→ About this exercise
Continue the interview with jewelry designer Viviana Langhoff past its last line, keeping its question-and-answer format.

→ Excerpt to read
┏━━

NYC Jewelry Week is proud to partner with Viviana Langhoff on the release of her latest fine jewelry collection Dia. Following NYCJW, the collection will be available online at Viviana’s shop Adornment & Theory, so stay tuned for that! We sat down with the multi-hyphenate to learn more how she gets it all done! 

NYCJW: We all know you as an accomplished jewelry designer, entrepreneur, and a respected voice on behalf of the BIPOC jewelry industry. Can you share with us how and when your path in the jewelry world began?

Viviana Langhoff: It started when I was in college at The School of the Art Institute of Chicago. I was studying fashion and contemporary art. I took a small metals class and I ended up loving it. I preferred the meticulous work with metal over fabric. The exploration of jewelry also married my love of archaeology with design.

NYCJW: What is your design process? Do you have time to sit down at your bench? 

VL: After scaling my business I am no longer a bench jeweler. My main focus now is being a designer and vision caster for the business. Nowadays my custom design process looks like me carving out an hour or two and reviewing my client brief. I ideate for some time by sketching and then once I’ve narrowed down my top designs I hand render several designs based off of our consultation.

┗━━

→ Data records
┏━━

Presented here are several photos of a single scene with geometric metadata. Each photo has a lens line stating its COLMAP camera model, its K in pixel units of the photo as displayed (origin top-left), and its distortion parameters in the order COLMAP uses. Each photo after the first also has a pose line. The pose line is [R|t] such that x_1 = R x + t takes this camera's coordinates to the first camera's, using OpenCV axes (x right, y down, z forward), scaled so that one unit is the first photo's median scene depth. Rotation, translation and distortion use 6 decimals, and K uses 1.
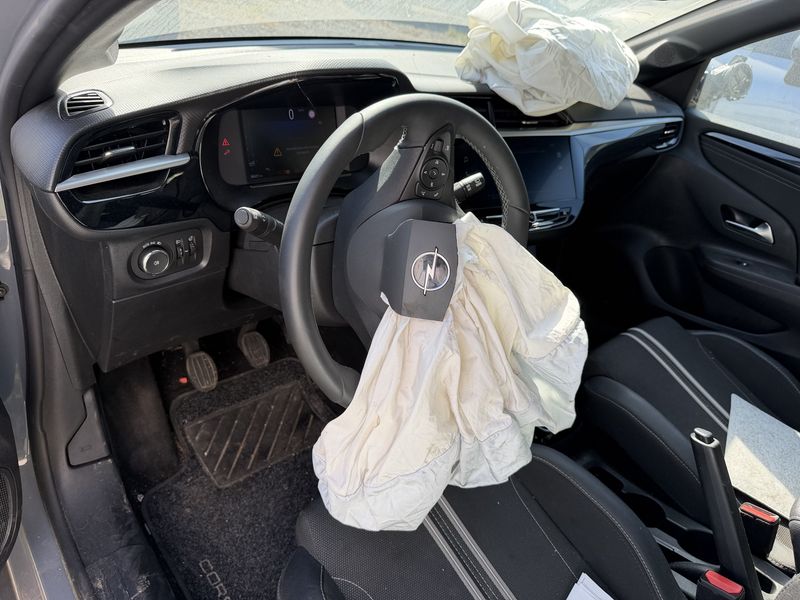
lens RADIAL K [[570.5, 0, 400.0], [0, 570.5, 300.0], [0, 0, 1]] dist [-0.009400, -0.005549]
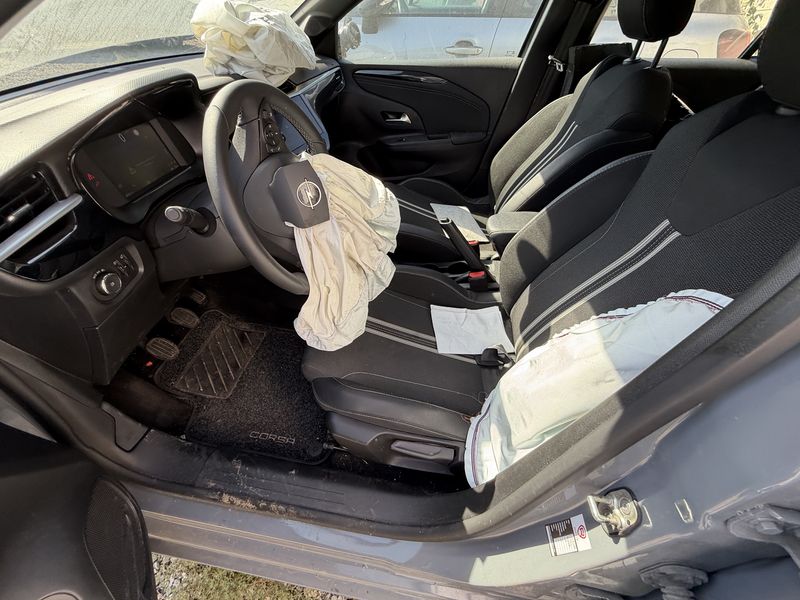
lens RADIAL K [[321.5, 0, 389.9], [0, 321.5, 300.0], [0, 0, 1]] dist [-0.000538, -0.000109]
pose [[0.754099, -0.543657, 0.368473, -0.183204], [0.431487, 0.833086, 0.346101, -0.012172], [-0.495130, -0.102003, 0.862810, 0.041721]]
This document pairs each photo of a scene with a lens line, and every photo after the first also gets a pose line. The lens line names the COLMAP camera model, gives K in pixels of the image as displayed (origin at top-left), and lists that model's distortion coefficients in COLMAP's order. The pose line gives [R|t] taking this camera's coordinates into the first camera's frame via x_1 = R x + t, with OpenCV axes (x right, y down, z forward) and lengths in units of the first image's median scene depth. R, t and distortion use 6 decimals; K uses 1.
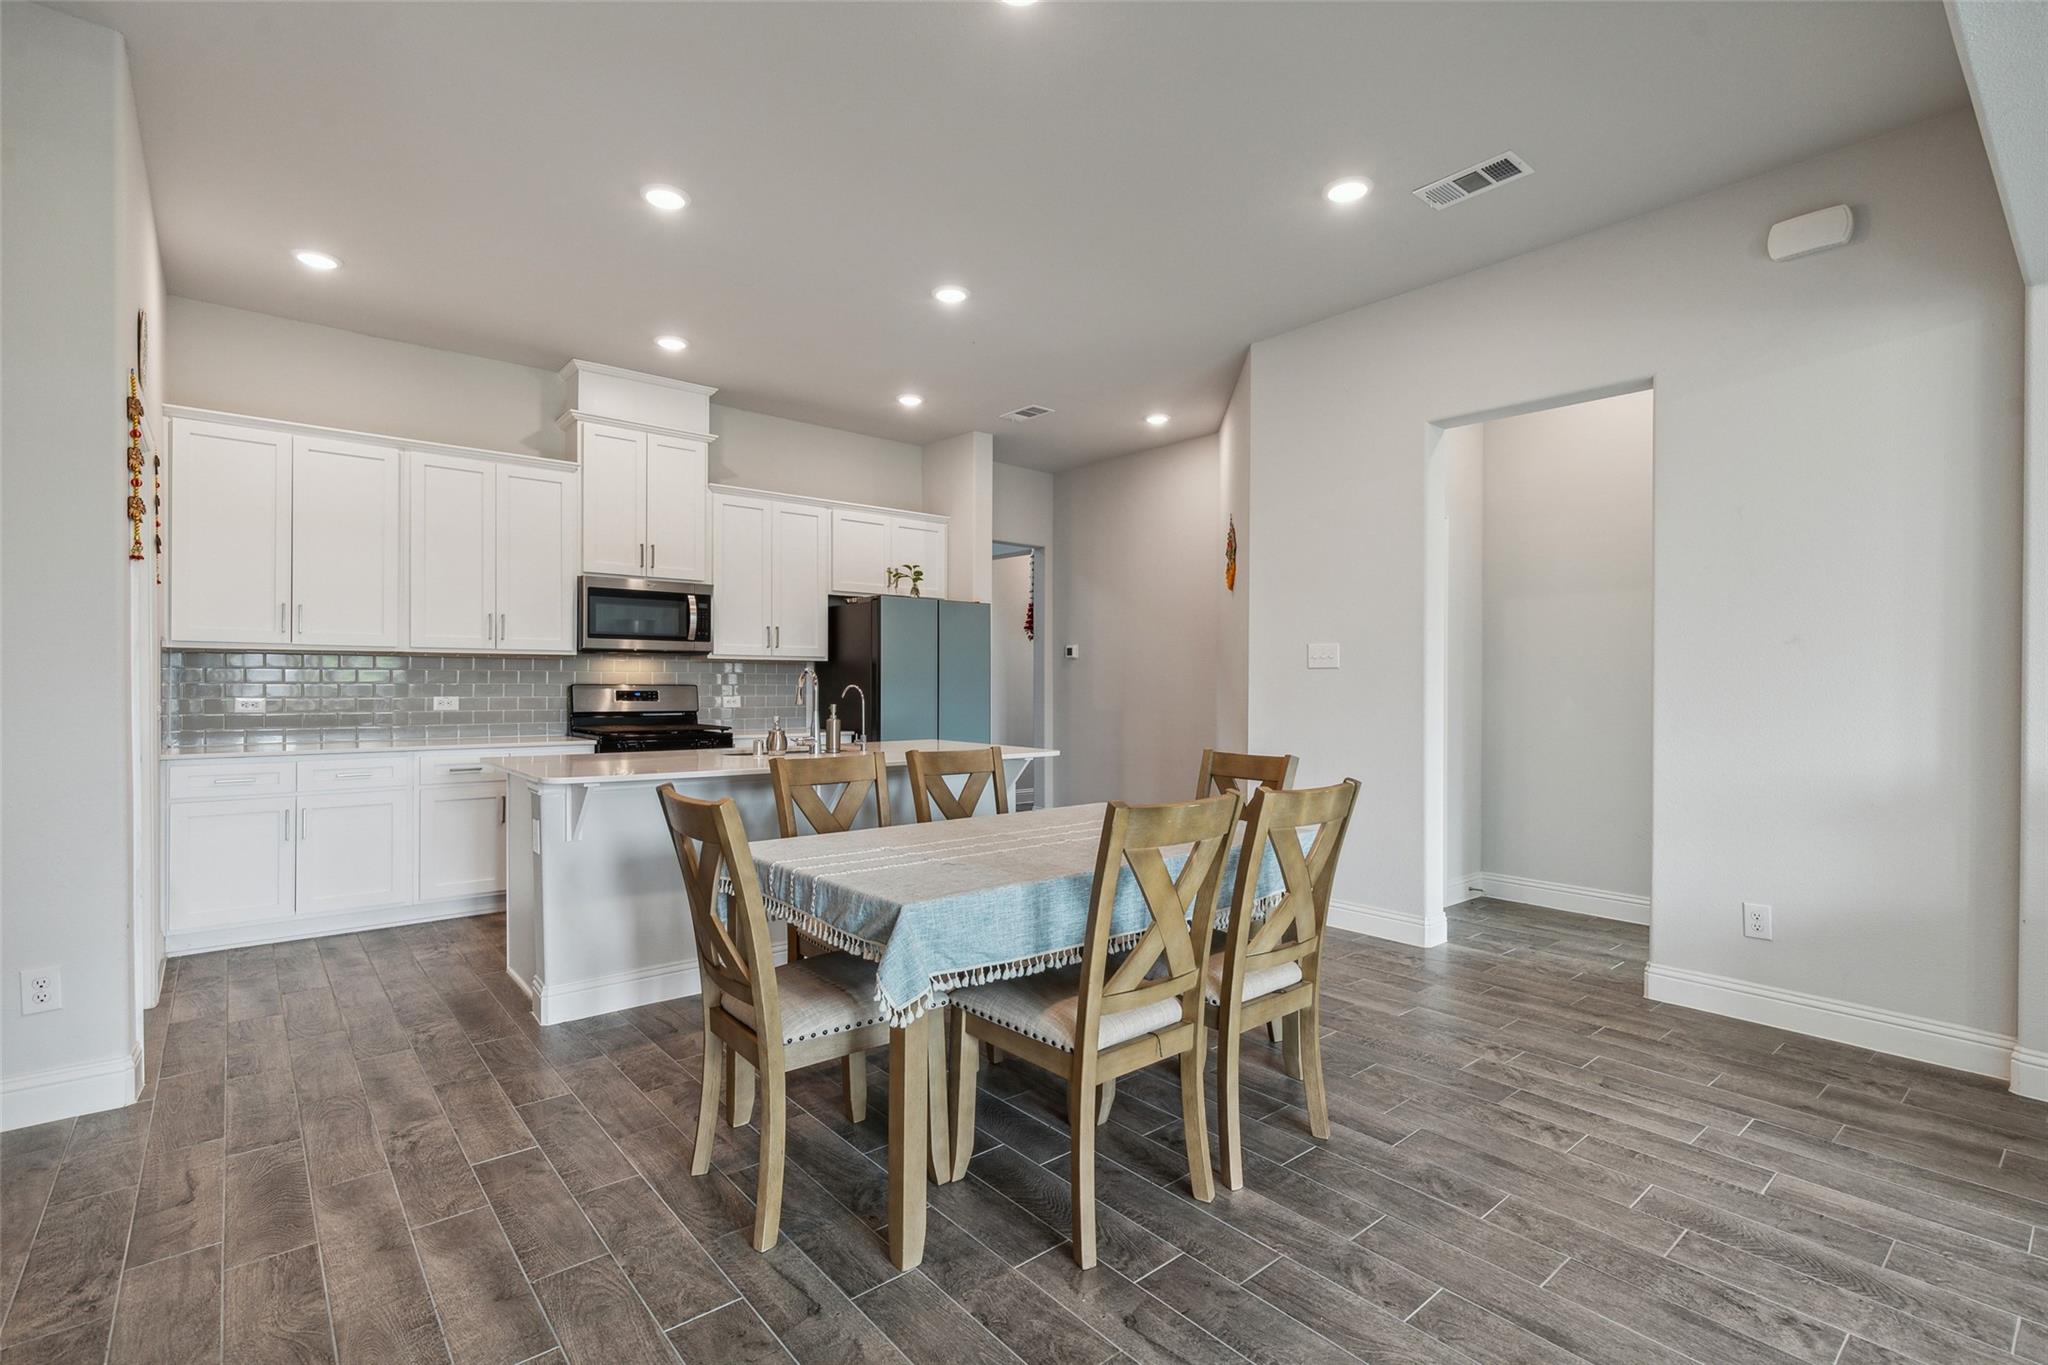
lens RADIAL K [[933.2, 0, 1023.5], [0, 933.2, 689.3], [0, 0, 1]] dist [0.004174, -0.000346]
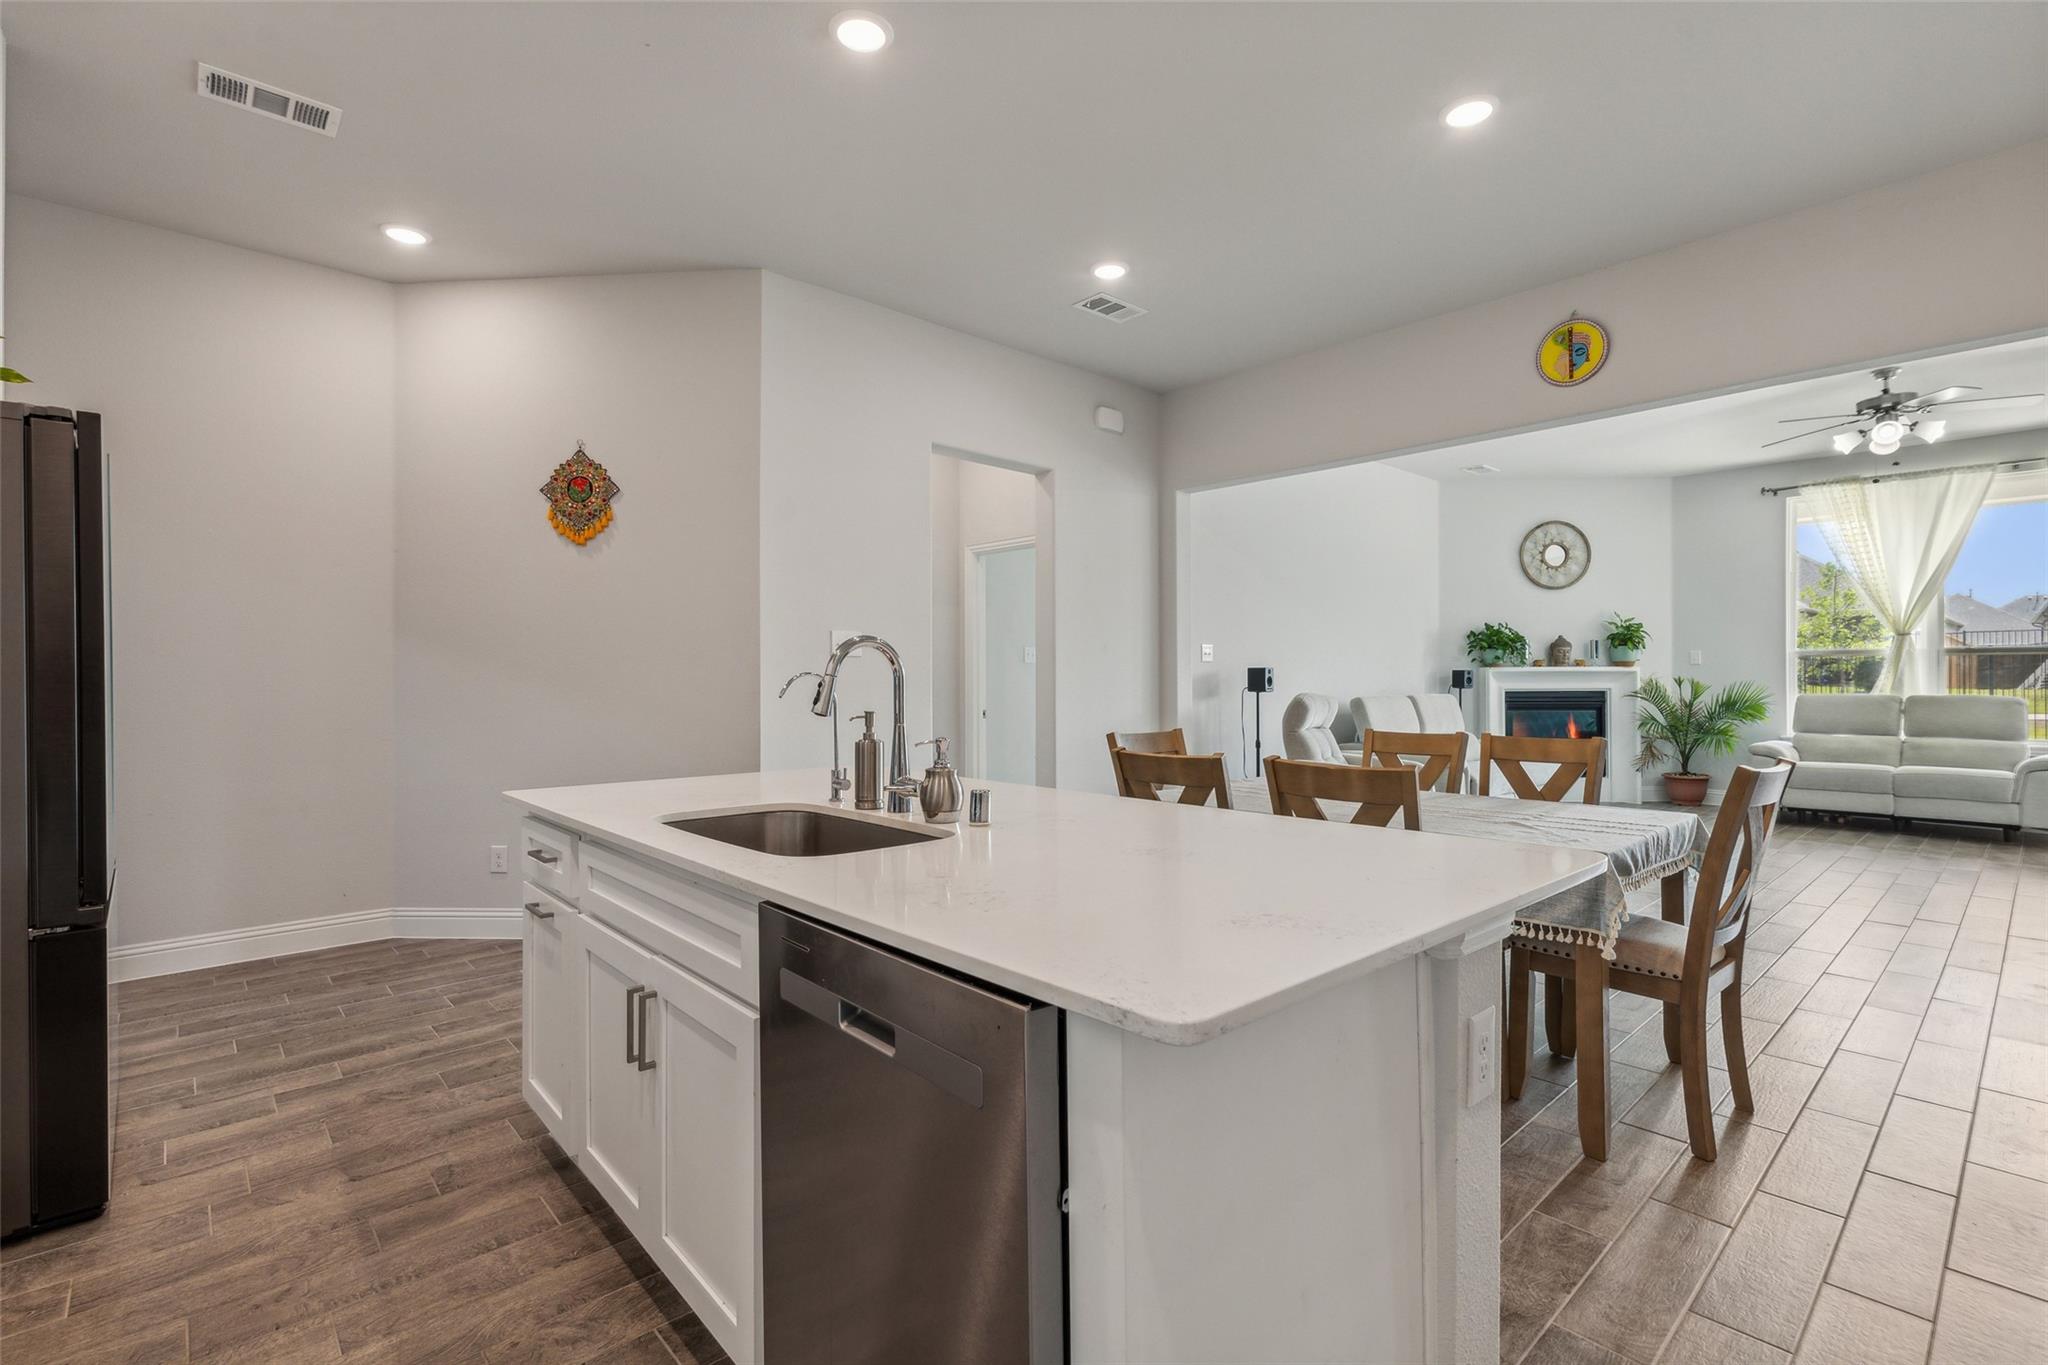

┗━━

→ Answer space
My full collections are a bit different. By the time I am sitting down to build a collection I’ve been squirreling away inspo for months. Inspiration for me comes in the form of poetry, architecture when I travel, contemporary art, etc. 

My collections are a combination of visual and philosophical ideas I’ve been playing with along with functionality. I always ask myself basic questions such as: Is this stunning? And would I want to wear this everyday? Would I stop someone on the street and ask about this? Is it dope?  And the most important question of all : Am I proud? 

Image: Viviana sketching the ‘When Stars Align’ & ‘Andromeda’ Rings. Photo: @melodyjoyco
Viviana in front of her store Adornment & Theory. Chicago,IL. Photo: @Danny.cantu

NYCJW: As a designer when did you decide to make the leap to business owner?

VL: I’ve wanted to own my own store since I was a teenager. At that time I thought I was going to be a fashion designer and start a small atelier,  as I grew artistically and spiritually so did my creative practice. By the time I graduated college my life passion had morphed into jewelry.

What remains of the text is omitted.